Читаем Пугачев и его сообщники. 1774 г. Том 2 полностью

Решение защищаться до последней крайности было твердо и бесповоротно. Ни угрозы бунтовщиков, ни манифесты Пугачева, или так называемые «воровские листы», появившиеся в городе, не могли поколебать обывателей. Нет сомнения, что среди населения были сторонники самозванца, которые принимали прокламации мятежников и тайком, по ночам, наклеивали их на воротах, стенах домов и даже церкви, но такие лица скрывали свое сочувствие и не решались выказаться. Чтобы прекратить подобные публикации, в городе было объявлено, с барабанным боем, что всякий, кто найдет подобные письма, должен представить их в воеводскую канцелярию; если укажет на виновного, будет награжден, а за утайку виновного и писем будет повешен. При таких порядках спокойствие в городе ничем не нарушалось. Башкирцы то подходили к Уфе, то удалялись от нее и зорко следили за всеми дорогами и захватывали всех проезжающих. Иногда отдельные лица или небольшие партии мятежников завязывали перестрелку, но почти всегда она была безвредна для обеих сторон. С своей стороны осажденные производили вылазки, из которых многие были весьма удачны. Всякий успех обороняющегося был встречаем жителями с восторгом. В конце октября перестрелки происходили почти ежедневно, но, будучи безвредны, не приводили ни к каким результатам.

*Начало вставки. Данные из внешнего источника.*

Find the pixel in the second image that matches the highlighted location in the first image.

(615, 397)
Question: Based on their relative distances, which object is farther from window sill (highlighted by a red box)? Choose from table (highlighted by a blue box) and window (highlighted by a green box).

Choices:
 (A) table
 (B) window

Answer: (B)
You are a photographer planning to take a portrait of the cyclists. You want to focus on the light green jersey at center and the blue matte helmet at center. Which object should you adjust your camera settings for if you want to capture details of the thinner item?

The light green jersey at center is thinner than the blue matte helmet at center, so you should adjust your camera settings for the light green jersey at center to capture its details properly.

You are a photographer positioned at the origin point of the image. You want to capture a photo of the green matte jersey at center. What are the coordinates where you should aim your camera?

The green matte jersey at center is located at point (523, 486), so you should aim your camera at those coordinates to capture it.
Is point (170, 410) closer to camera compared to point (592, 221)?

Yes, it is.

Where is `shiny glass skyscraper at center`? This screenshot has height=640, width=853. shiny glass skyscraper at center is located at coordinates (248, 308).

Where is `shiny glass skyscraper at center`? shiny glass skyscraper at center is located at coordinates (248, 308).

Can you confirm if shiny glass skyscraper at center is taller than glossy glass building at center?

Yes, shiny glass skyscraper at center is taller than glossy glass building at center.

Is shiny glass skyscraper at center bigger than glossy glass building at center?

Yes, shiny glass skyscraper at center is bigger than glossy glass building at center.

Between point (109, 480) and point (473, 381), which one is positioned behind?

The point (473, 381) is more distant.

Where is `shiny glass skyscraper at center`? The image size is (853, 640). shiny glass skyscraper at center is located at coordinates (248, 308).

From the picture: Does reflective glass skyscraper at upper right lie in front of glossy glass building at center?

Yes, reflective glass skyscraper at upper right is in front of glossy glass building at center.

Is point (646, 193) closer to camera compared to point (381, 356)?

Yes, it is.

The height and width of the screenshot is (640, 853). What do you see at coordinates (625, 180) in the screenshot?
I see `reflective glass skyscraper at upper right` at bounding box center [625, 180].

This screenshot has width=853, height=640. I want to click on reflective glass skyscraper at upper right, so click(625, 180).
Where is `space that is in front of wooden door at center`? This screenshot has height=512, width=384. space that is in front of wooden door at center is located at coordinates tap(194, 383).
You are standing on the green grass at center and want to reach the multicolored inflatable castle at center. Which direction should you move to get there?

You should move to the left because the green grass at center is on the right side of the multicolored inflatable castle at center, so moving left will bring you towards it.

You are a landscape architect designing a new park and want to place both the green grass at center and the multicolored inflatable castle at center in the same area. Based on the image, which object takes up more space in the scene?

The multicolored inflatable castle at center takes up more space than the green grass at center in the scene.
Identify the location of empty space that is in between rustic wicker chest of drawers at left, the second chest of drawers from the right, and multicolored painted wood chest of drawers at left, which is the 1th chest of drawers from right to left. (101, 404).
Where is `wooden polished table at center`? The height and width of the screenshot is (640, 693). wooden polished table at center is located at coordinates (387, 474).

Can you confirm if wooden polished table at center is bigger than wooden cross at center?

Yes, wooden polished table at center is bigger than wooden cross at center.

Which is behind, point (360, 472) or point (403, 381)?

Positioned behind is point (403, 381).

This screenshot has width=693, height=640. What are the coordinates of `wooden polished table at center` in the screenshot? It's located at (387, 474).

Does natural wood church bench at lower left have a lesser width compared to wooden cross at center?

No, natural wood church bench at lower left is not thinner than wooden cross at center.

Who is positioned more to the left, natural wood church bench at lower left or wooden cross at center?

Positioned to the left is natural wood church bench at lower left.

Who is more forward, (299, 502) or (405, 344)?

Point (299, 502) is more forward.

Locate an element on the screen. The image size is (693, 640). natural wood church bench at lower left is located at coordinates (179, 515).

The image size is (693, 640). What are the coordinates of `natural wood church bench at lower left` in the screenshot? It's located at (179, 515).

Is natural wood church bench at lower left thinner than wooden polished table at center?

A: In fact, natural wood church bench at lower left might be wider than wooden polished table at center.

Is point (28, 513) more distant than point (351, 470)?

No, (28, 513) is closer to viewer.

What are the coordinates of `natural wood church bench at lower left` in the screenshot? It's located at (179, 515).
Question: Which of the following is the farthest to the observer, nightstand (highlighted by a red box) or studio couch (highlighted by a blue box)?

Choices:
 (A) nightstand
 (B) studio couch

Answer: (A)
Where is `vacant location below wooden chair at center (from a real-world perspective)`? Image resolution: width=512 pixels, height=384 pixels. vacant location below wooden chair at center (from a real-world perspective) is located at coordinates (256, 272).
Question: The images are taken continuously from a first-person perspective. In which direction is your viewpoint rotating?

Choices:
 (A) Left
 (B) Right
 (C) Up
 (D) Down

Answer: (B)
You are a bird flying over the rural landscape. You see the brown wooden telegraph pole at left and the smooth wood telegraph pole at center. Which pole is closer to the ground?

В таком положении находилась Уфа, когда во второй половине ноября прибыл в Чесноковку уполномоченный Пугачева, яицкий казак Иван Зарубин (Чика), наименованный графом Чернышевым. Выше мы изложили те меры, которые были предприняты Зарубиным к расширению своей деятельности в крае и к распространению своей власти[193]. Формируя отряды и рассылая их по разным направлениям, Зарубин не забыл и города Уфы.

В день Введения во храм Пресвятой Богородицы, 21 ноября, мятежники подошли к городу, поставили на берегу реки Белой свои пушки и открыли огонь. Канонада эта была неудачна и, несмотря на большое число выпущенных выстрелов, атакующие успели зажечь только избу, одиноко стоявшую на берегу реки Белой. Пожар был скоро потушен, и результаты бомбардирования сказались лишь в том, что защитники лишились трех человек убитыми.

С наступлением сумерек толпа стала отступать к Чесноковке; из Уфы был выслан отряд в 240 человек, с двумя орудиями, который осторожно переправился через реку Белую и, маскируясь горой, зашел незаметно в тыл инсургентам. Атакованные врасплох мятежники обратились в бегство, оставив на месте 30 человек убитыми и 40 пленными.

Город праздновал победу: «ночью в церквах звонили в колокола и пели благодарственные молебны». Настроение населения было вполне удовлетворительное, но начальствующие лица сознавали, что если блокада протянется долго, то окажется недостаток в боевых припасах, и потому решено было беречь их и уклоняться от перестрелок с неприятелем.

Чтобы приучить жителей и гарнизон к внезапному нападению, начальство делало днем и ночью тревоги. По звону соборного колокола, трещоток или по зажжению маяка гарнизон должен был собираться на назначенных ему местах. «Жители, вооруженные чем попало, кольями, топорами, должны были выходить на улицу, не исключая, как говорит предание, и женщин»[194].

Неожиданное появление башкирцев у Уфы лишило ее жителей возможности сделать запасы продовольствия на продолжительное время, и почти в самом начале блокады стал ощущаться недостаток в фураже. Поэтому было решено произвести вылазку на соседние луга и запастись сеном из нетронутых еще стогов.

В семь часов утра, 12 декабря, большая часть жителей и даже женщины вышли из города под прикрытием команды и одного орудия; но лишь только начался сбор сена, как Зарубин (Чика) бросился на них с своим ополчением и успел захватить 50 человек в плен. В числе пленных находился священник Троицкой церкви Илья Иванов. Всех их представили самозваному графу Чернышеву, потом обыскали, завязали глаза и отвели в тюрьму, с объявлением, что на другой день они будут повешены.